AU, AfDB sign $4.8m grant for continental free trade secretariat
…woo Chinese investors in Nigeria’s agric sector
The African Development Bank Group on Monday signed a $4.8 million institutional support grant to the African Union (AU) for implementation of the African Continental Free Trade Area (AfCFTA).
The bank said in a statement that the grant, approved by the group’s board of directors on April 1, 2019, formed part of a series of interventions by the bank in its lead role to accelerate implementation of the free trade agreement, seen as a major force for integrating the 55-nation continent and transforming its economy.
Albert Muchanga, AU’s Commissioner for Trade and Industry, initialed for the continental body, and Obed Andoh Mensah, representing
the bank’s Director of Industrial and Trade Development Department (PITD), signed on behalf of the bank, signaling the startup of implementation, the statement said.
“The AfCFTA is going to work and we are confident that by the 1st of July next year, all the 55 countries would have been state parties - meaning, they would have signed and ratified the agreement and intra-African trade will start,” Muchanga said and urged countries to use this period to complete the parliamentary processes.
Muchanga commended the bank’s strong and consistent support to ensure smooth implementation of the agreement, saying the grant would be used judiciously for the rollout of various protocols relating to the structure and mandate of the AfCFTA secretariat.

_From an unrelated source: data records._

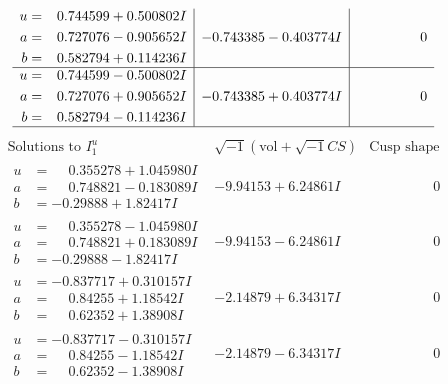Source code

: \documentclass[1p]{elsarticle_modified}
\theoremstyle{definition}
\newcommand{\I}{\sqrt{-1}}
\begin{document}
$$\begin{array}{c|c|c}
\begin{aligned}
u &= \phantom{-}0.744599 + 0.500802 I \\
a &= \phantom{-}0.727076 - 0.905652 I \\
b &= \phantom{-}0.582794 + 0.114236 I\end{aligned}
 & -0.743385 - 0.403774 I & \phantom{-0.000000 } 0 \\ \hline\begin{aligned}
u &= \phantom{-}0.744599 - 0.500802 I \\
a &= \phantom{-}0.727076 + 0.905652 I \\
b &= \phantom{-}0.582794 - 0.114236 I\end{aligned}
 & -0.743385 + 0.403774 I & \phantom{-0.000000 } 0\\
 \hline 
 \end{array}$$\newpage$$\begin{array}{c|c|c}  
\text{Solutions to }I^u_{1}& \I (\text{vol} + \sqrt{-1}CS) & \text{Cusp shape}\\
 \hline 
\begin{aligned}
u &= \phantom{-}0.355278 + 1.045980 I \\
a &= \phantom{-}0.748821 - 0.183089 I \\
b &= -0.29888 + 1.82417 I\end{aligned}
 & -9.94153 + 6.24861 I & \phantom{-0.000000 } 0 \\ \hline\begin{aligned}
u &= \phantom{-}0.355278 - 1.045980 I \\
a &= \phantom{-}0.748821 + 0.183089 I \\
b &= -0.29888 - 1.82417 I\end{aligned}
 & -9.94153 - 6.24861 I & \phantom{-0.000000 } 0 \\ \hline\begin{aligned}
u &= -0.837717 + 0.310157 I \\
a &= \phantom{-}0.84255 + 1.18542 I \\
b &= \phantom{-}0.62352 + 1.38908 I\end{aligned}
 & -2.14879 + 6.34317 I & \phantom{-0.000000 } 0 \\ \hline\begin{aligned}
u &= -0.837717 - 0.310157 I \\
a &= \phantom{-}0.84255 - 1.18542 I \\
b &= \phantom{-}0.62352 - 1.38908 I\end{aligned}
 & -2.14879 - 6.34317 I & \phantom{-0.000000 } 0 \\ \hline\begin{aligned}

\end{aligned}
\end{array}$$
\end{document}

The trade agreement is expected to expand intraAfrican trade by up to $35 billion per year, ease movement of goods, services and people across the continent’s borders and cut imports by $10 billion, while boosting agriculture and industrial exports by 7% and 5% respectively.
Meanwhile, the AfDB is hosting a group of Chinese investors in Nigeria with the possibility of wooing them to invest in Nigeria and other African countries’ agricultural space.
The AfDB has arranged for the Chinese investors to also meet some Nigerian local investors, and top government officials like the Vice President and the Chief of Staff to the President, some state governors and relevant government agencies.
The Senior Director Nigeria Country Department of the African Development Bank, Ebrima Faal, in his remarks at the meeting at the AfDB office in Abuja, said the focus areas are agricultural production technologies, joint venture agro-industrial parks with state governments, joint venture agro-industrial parks with local agribusinesses and sole development of agroindustrial parks.
He said the bank has a pipeline of $16bn projects over 2019-2023 and will leverage significant cofinancing (bank $6.3 billion and co-financing US$9.2 billion). Out of these funds, he said, 26 percent is set for agriculture financing.